Okay. Guess I see your point, I said. But even with all of this amazing personal support, what if the author feels like this is a small part of something much bigger? What if she feels her experience is somewhat fateful? As if the whole thing was . . . meant to be.
The fluorescent bulb above us flickered and Grace’s blue-green eyes twitched. Well, since that idea doesn’t jive with my worldview as a reader, the writer would become an unreliable narrator to me. She read again from the essay:
I bristle even writing the word “recovery.” I have a thorny relationship with its semantics. Re-turn. Re-member. Re-cover. Every word implies getting back, but there is no back to go to.
This is not a physical injury like a sprain or break, which needs to be mended. There is no pain and there is no cure, and this is as it should be. This is not a revival, but a genesis.
Don’t you see how problematic this is? Grace shook her head. Because text like that makes me think the author is sick and just wants to stay sick.
For almost a full minute after she said that, there was no sound in that basement in Arcadia, except the rolling buzz of the fluorescent tubes on the ceiling.
The Girl I Used to Be would have agonized over such a scathing interpretation of herself, especially from someone she so deeply admired. But in this new life, I was more curious than upset. My interactions with Justine about this essay had mainly consisted of agreement and encouragement. The way Grace had received this piece presented a wholly unexpected challenge. Although I already knew my language could be wobbly, it hadn’t occurred to me that even after all that time on my own, selecting what I thought were the exact right words, my actual message could still be misunderstood.

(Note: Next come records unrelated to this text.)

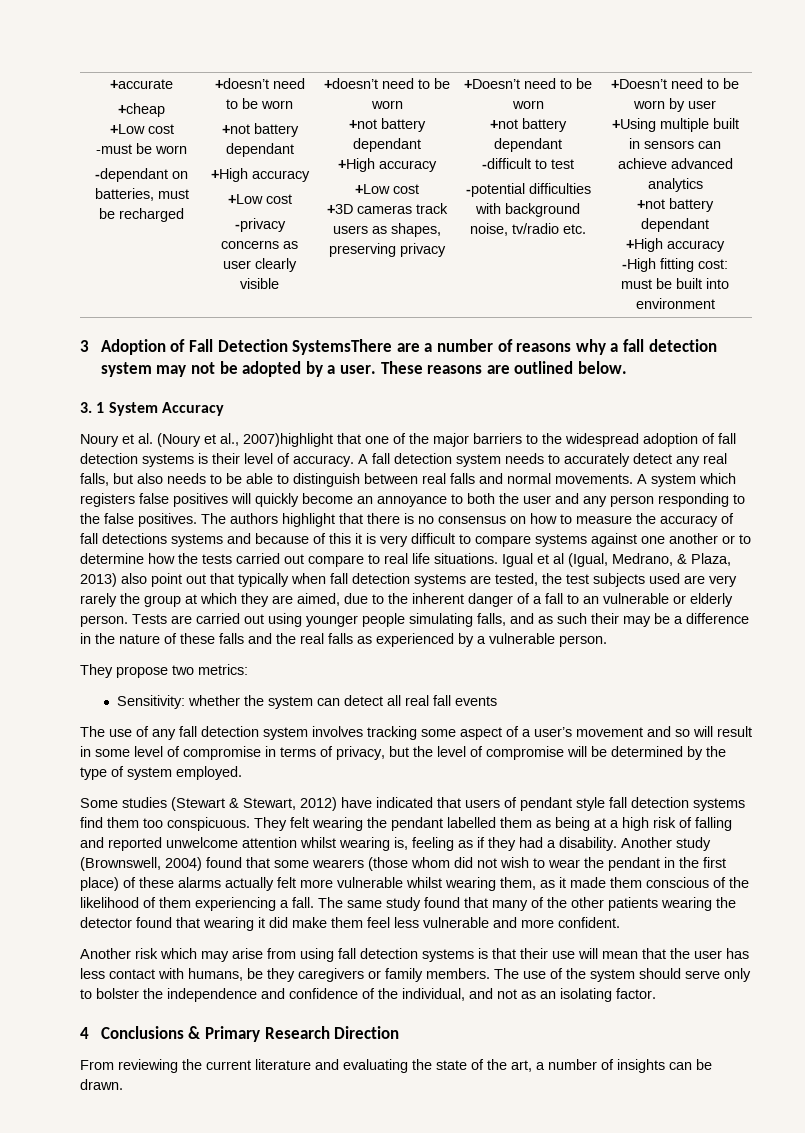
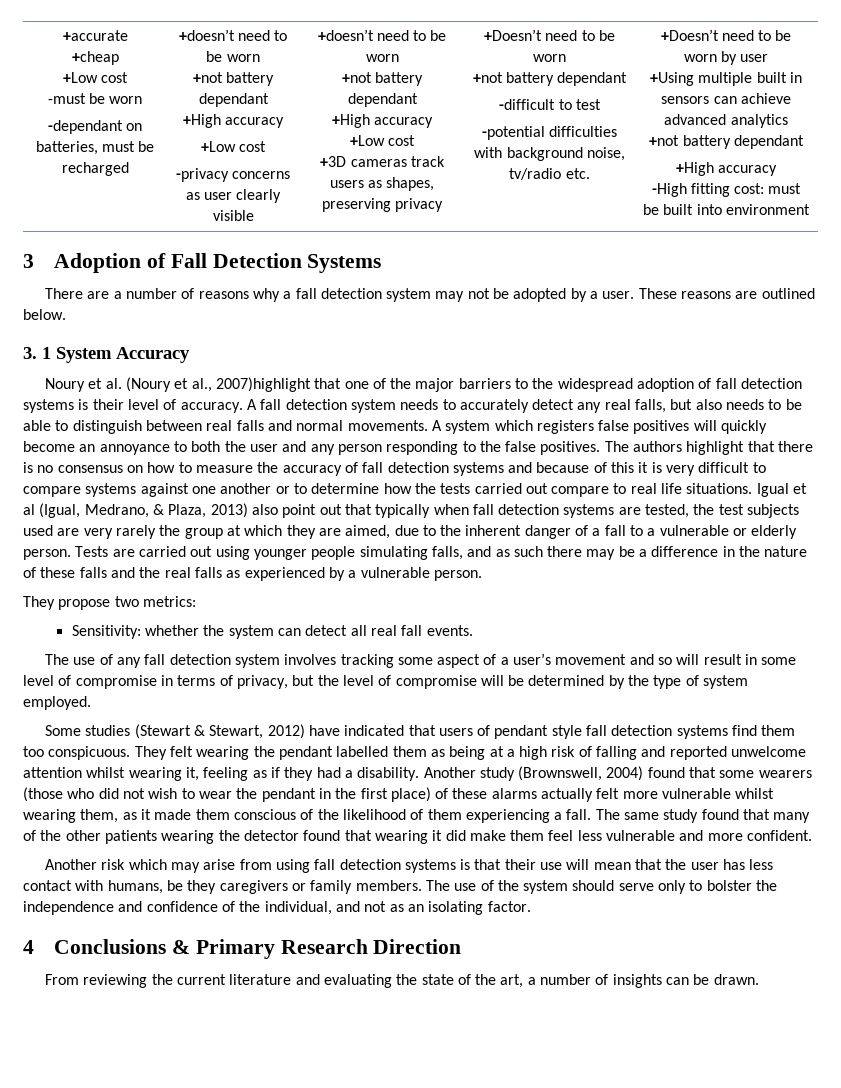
[292,339,393,355] SystemsThere -> [307,254,382,273] [44,288,83,299] Systems // There
[102,533,167,544] detections -> [387,462,449,473] detection
[583,596,599,604] an -> [647,528,656,536] a
[591,613,619,624] their -> [547,546,583,557] there
[454,696,497,706] events -> [426,625,473,636] events.
[394,837,408,850] is, -> [185,767,199,781] it,
[411,857,450,868] whom -> [67,788,95,799] who

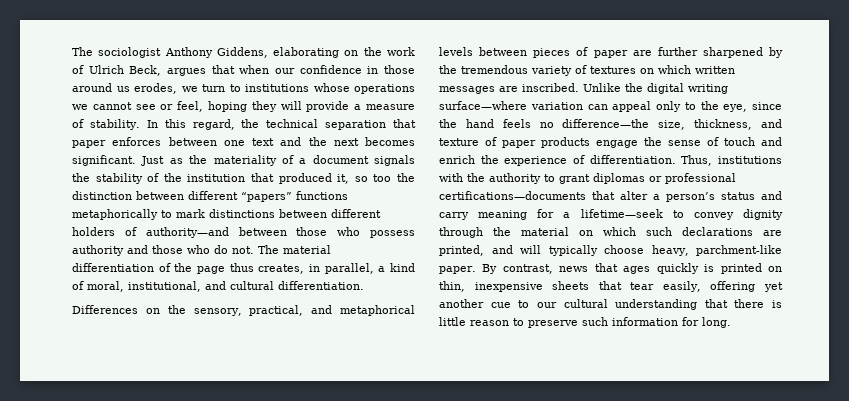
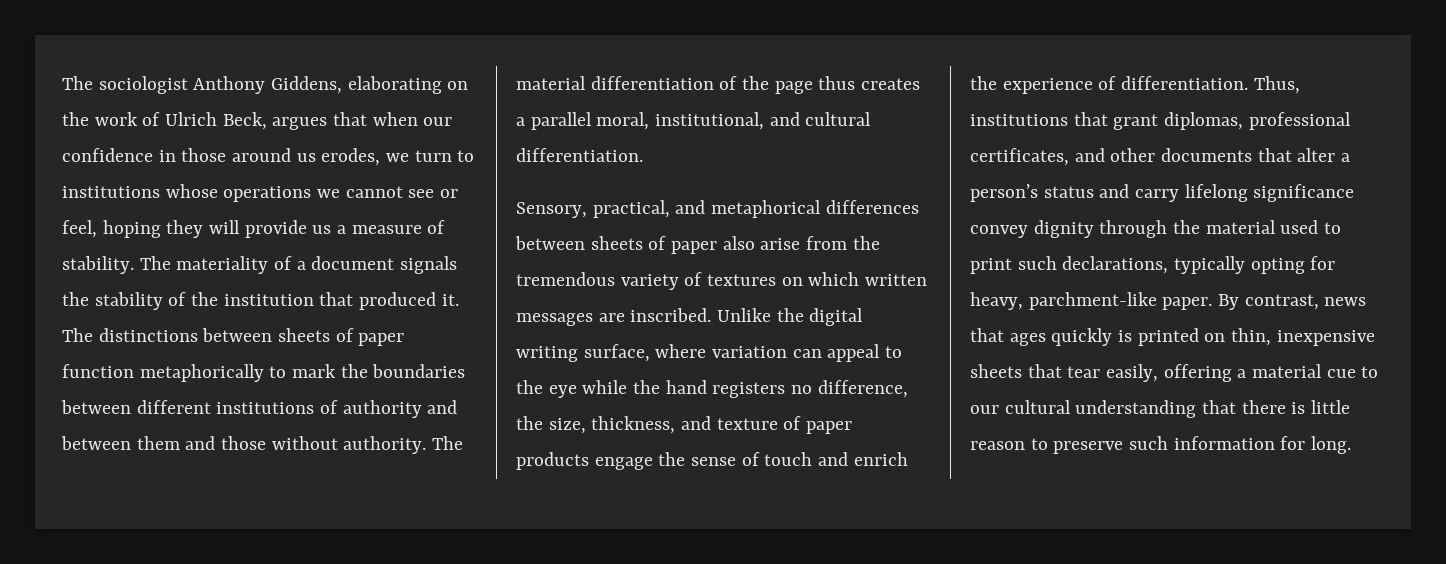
(350, 106) none -> [312,225,332,234] us
[146,119,416,130] [72,137,415,148] [72,155,208,166] In this regard, the technical separation that paper enforces between one text and the next becomes significant. Just as the -> [139,256,171,270] The
[337,173,416,184] [72,191,348,202] [72,209,381,220] [72,227,415,238] [72,245,254,256] it, so too the distinction between different “papers” functions metaphorically to mark distinctions between different holders of authority—and between those who possess authority and those who do not. -> [441,294,459,306] [62,328,405,346] [62,364,466,382] [61,400,458,418] [61,436,427,454] it. The distinctions between sheets of paper function metaphorically to mark the boundaries between different institutions of authority and between them and those without authority.
[258,263,415,274] [72,281,84,290] creates, in parallel, a kind of -> [861,78,921,90] [516,112,592,130] creates a parallel
[72,305,415,316] [439,47,783,58] Differences on the sensory, practical, and metaphorical levels between pieces of paper are further sharpened by -> [516,200,919,218] [515,236,848,254] Sensory, practical, and metaphorical differences between sheets of paper also arise from
[439,101,527,110] surface—where -> [583,344,707,362] surface, where
[656,101,681,112] only -> (881, 353) none
[723,102,782,112] [439,119,650,128] eye, since the hand feels no difference—the -> [548,380,908,398] [516,416,543,430] eye while the hand registers no difference, the
[439,173,736,184] [439,191,586,200] with the authority to grant diplomas or professional certifications—documents -> [1073,112,1351,130] [970,148,1253,166] that grant diplomas, professional certificates, and other documents
[478,209,684,220] meaning for a lifetime—seek to -> [1184,184,1355,202] lifelong significance
[579,227,782,236] [439,245,645,256] on which such declarations are printed, and will typically choose -> [1280,220,1342,234] [970,256,1336,274] used to print such declarations, typically opting for
[764,282,783,292] [439,299,484,308] yet another -> [1237,364,1323,378] a material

Would you let me expand on my final point, actually? Grace asked, her tender eyes starting to fill. It’s not my impression that the writer won’t physically recover. She is well on the road already—it’s apparent in her text. But this author has some unreasonable viewpoints, and some people might be concerned that she won’t recover from those ways of thinking.
This was an incredible thing to consider. Grace had known so much about me for so long, and vice versa. We’d forged our own senses of self, side by side, and in no small part, our friendship was based around the language we used together. And I don’t think we’d ever been more linguistically disconnected than we were in this moment. The essay had simultaneously done much more and much less than I thought it would. It was meant to be all about words, but Grace had added something to it that I had not even been aware of: this piece of writing put language first and people second.